Conducted by Mikko Myrskylä, demographer and new director at the MPIDR and Rachel Margolis from the Sociology Department at the University of Western Ontario, the study relied on parents’ self-reported life satisfaction in the German Socio-Economic Panel Study (SOEP). They were asked to rate their happiness on a scale of zero to ten – ten attributed to maximum well-being.

The average decline in happiness after their first child was born was 1.4 points. And while a little under 30% of the respondents didn’t report any decrease in happiness, about one-third of the participants reported a drop of at least two points. Only 58% of couples who reported a fall in happiness by three or more points had a second child within 10 years.

The study also found that well educated and older couples who had their first child were in great dilemma to have another. Those above 30 years of age and who had received over 12 years of education were influenced more strongly by their state of perceived well-being when the time came to take decision for having more children.

“Both parents have learned what it means to have a child,” says Myrskylä. “Those who are older and better educated may be more able or willing to revise their family plans based on prior experience.”

However, the study didn’t focus on what might be the reasons that trigger unhappiness in new parents. “Generally, new parents complain about a lack of sleep, relationship stress and a feeling of loss of freedom and control over their lives,” Myrskylä said.
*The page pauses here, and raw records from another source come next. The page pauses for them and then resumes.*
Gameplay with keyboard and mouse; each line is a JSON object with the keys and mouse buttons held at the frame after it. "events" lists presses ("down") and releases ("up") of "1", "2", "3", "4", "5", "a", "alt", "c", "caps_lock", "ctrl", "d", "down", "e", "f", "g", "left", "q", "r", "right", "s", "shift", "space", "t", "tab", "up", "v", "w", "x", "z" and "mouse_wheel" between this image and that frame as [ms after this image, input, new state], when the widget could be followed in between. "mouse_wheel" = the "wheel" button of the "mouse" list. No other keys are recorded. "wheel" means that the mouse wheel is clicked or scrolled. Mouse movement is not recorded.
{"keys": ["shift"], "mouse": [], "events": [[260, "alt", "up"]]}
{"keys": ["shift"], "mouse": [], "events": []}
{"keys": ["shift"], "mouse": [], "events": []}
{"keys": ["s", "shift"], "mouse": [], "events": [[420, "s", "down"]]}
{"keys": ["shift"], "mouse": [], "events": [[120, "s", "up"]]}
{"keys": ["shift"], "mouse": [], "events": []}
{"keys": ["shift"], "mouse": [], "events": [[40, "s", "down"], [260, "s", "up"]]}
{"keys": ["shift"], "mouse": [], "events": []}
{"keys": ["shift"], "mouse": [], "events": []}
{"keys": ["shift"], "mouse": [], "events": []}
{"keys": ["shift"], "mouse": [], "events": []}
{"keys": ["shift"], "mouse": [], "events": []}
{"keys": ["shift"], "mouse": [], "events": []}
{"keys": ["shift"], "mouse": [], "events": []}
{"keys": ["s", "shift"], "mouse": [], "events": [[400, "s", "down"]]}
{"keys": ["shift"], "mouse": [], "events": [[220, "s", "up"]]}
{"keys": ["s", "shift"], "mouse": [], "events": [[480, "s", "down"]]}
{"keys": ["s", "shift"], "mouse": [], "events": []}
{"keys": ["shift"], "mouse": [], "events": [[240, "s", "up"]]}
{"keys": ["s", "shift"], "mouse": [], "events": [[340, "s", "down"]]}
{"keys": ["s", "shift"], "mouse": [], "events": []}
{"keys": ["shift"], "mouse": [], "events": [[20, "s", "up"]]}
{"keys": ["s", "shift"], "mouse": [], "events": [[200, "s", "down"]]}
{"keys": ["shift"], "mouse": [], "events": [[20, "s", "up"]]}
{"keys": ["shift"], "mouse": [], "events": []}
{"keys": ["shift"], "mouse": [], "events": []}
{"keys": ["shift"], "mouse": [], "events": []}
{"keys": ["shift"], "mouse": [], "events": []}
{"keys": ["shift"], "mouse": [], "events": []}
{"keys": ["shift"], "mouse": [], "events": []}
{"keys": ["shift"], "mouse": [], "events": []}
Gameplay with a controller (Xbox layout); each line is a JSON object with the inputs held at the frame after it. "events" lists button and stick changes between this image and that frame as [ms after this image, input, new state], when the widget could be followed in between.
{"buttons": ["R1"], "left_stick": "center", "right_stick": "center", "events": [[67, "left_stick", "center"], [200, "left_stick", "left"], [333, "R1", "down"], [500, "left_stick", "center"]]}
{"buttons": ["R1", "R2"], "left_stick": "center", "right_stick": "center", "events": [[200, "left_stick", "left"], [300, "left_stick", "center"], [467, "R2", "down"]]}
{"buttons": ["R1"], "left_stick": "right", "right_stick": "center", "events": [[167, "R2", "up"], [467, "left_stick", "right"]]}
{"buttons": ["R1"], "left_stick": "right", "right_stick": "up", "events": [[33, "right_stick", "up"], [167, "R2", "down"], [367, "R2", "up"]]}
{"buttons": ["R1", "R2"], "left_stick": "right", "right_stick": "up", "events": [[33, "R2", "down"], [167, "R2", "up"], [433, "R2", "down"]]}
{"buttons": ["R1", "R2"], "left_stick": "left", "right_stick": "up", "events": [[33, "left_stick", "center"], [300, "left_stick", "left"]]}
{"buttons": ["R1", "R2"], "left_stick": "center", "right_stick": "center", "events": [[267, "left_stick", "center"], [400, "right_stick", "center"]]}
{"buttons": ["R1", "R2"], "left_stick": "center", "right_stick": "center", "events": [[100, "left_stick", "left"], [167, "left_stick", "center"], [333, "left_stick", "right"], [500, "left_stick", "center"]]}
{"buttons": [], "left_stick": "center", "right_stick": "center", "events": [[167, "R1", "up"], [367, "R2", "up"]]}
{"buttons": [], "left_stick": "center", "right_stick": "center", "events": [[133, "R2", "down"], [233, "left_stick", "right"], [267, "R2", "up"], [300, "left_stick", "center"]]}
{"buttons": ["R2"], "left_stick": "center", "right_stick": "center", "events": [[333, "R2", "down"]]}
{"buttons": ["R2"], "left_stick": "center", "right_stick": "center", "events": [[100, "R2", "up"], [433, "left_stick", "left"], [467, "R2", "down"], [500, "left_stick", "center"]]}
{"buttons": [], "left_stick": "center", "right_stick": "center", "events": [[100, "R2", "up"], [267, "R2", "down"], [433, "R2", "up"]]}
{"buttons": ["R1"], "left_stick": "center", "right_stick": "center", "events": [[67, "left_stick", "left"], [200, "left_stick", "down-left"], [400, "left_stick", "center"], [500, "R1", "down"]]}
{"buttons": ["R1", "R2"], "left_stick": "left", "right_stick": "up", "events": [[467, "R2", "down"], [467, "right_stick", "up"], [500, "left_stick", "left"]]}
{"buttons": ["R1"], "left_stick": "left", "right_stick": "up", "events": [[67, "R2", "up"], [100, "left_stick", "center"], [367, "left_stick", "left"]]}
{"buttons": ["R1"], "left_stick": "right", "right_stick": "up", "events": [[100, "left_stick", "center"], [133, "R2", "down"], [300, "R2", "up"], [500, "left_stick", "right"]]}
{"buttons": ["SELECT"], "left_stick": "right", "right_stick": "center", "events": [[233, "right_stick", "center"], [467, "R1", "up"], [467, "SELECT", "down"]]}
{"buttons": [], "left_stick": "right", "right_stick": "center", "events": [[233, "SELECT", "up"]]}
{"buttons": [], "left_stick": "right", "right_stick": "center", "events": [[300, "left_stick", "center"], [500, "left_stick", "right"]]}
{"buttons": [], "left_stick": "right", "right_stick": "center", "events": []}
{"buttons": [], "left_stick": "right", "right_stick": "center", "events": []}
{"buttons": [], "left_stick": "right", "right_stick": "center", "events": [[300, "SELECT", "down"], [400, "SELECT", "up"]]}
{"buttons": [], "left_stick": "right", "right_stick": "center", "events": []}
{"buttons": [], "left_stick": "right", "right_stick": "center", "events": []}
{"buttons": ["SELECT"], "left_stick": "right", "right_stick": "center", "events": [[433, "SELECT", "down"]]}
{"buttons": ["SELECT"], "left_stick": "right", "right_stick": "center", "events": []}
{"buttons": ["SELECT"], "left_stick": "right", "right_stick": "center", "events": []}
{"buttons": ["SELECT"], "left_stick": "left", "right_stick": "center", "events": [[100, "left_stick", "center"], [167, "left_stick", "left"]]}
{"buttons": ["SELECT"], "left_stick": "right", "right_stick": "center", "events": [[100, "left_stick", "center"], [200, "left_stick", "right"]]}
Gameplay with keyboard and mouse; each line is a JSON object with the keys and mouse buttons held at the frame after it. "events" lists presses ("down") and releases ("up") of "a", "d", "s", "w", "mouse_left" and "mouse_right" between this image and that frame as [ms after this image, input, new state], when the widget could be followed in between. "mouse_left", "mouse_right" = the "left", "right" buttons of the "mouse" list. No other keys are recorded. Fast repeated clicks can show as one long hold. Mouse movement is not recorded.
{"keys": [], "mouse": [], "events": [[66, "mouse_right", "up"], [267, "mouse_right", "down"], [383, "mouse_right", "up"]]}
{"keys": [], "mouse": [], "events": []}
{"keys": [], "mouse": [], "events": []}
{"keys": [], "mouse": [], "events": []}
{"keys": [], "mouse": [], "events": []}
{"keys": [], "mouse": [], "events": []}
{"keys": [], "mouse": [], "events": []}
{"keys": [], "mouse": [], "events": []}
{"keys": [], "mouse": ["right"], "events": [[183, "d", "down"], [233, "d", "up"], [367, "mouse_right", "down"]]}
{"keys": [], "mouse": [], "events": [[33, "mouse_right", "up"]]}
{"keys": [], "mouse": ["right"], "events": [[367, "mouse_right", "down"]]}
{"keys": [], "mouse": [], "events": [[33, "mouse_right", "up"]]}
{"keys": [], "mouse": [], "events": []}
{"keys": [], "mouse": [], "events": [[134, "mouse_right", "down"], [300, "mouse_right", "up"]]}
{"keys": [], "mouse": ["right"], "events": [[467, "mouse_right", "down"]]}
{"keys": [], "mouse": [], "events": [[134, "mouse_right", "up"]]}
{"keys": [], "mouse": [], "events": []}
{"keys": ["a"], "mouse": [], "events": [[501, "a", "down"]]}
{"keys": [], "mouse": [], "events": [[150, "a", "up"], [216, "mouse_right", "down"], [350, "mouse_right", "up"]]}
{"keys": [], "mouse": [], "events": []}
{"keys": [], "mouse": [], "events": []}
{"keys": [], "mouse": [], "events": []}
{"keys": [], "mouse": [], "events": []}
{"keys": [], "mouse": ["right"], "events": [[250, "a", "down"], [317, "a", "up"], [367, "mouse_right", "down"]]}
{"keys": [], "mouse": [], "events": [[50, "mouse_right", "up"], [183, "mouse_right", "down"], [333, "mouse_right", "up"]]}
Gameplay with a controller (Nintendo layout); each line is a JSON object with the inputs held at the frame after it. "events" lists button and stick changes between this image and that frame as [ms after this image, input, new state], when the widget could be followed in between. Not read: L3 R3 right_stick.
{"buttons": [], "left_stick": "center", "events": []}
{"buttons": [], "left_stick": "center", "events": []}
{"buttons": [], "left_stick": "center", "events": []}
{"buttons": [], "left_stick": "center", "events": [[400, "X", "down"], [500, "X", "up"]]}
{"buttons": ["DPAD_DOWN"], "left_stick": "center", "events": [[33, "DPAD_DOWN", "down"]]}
Other factors that might influence this decision to have another child include difficulties when trying to balance family life and work and a difficult labour and delivery.

However, this perceived happiness or the drop in it should be put into perspective. Couples are generally buoyed and enthusiastic before the baby is born and happiness levels are higher than the previous long-term average. “On the whole, and in the long run, despite the unhappiness after the first birth of a baby, having up to two children rather increases overall happiness in life,” says Mikko Myrskylä.

Myrskylä and Margolis also concluded in their study: “Although most German couples still say they would like to have two children, birthrates have fluctuated below 1.5 children per women for the past four decades. While rising childlessness is often discussed as a cause, it remains widely unrecognized that more and more couples in Germany have a first child, but not the second one they had initially wanted.”

The findings have been published in the journal Demography, and the results are independent of income, place of birth or marital status of the couples.